(Skeletal landmark data)
◇ ◇ ◇ ◇ ◇

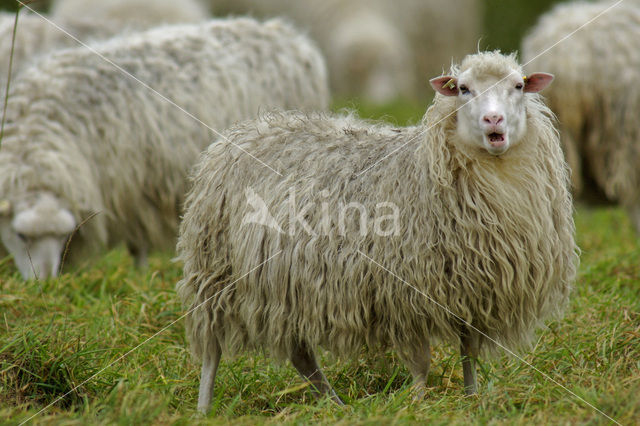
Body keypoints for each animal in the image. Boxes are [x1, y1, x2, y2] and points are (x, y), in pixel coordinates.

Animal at [0, 18, 330, 282]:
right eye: (20, 235)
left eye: (59, 235)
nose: (44, 284)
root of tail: (285, 34)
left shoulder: (133, 191)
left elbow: (138, 246)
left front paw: (139, 279)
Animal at [176, 50, 580, 412]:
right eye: (464, 89)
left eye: (518, 86)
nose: (493, 119)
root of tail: (241, 132)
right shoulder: (407, 294)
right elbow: (421, 362)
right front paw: (417, 405)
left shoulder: (471, 288)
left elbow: (468, 352)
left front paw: (472, 398)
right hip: (216, 269)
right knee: (212, 350)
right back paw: (203, 409)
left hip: (285, 286)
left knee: (301, 356)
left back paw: (338, 407)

◇ ◇ ◇ ◇ ◇

* What this task involves:
Set down all the data again exactly as above, pictures excluded.

* Result for this task:
Body keypoints for each animal in the image. Boxes are [x1, y1, x2, y2] and points are (x, y), in pixel coordinates.

Animal at [0, 18, 330, 282]:
right eye: (20, 235)
left eye: (59, 235)
nose: (44, 284)
root of tail: (285, 34)
left shoulder: (133, 191)
left elbow: (138, 246)
left front paw: (139, 279)
Animal at [176, 50, 580, 412]:
right eye: (464, 89)
left eye: (518, 86)
nose: (493, 119)
root of tail: (241, 132)
right shoulder: (407, 294)
right elbow: (421, 362)
right front paw: (417, 405)
left shoulder: (471, 288)
left elbow: (468, 352)
left front paw: (472, 398)
right hip: (216, 269)
right knee: (212, 350)
right back paw: (203, 409)
left hip: (285, 286)
left knee: (301, 356)
left back paw: (338, 407)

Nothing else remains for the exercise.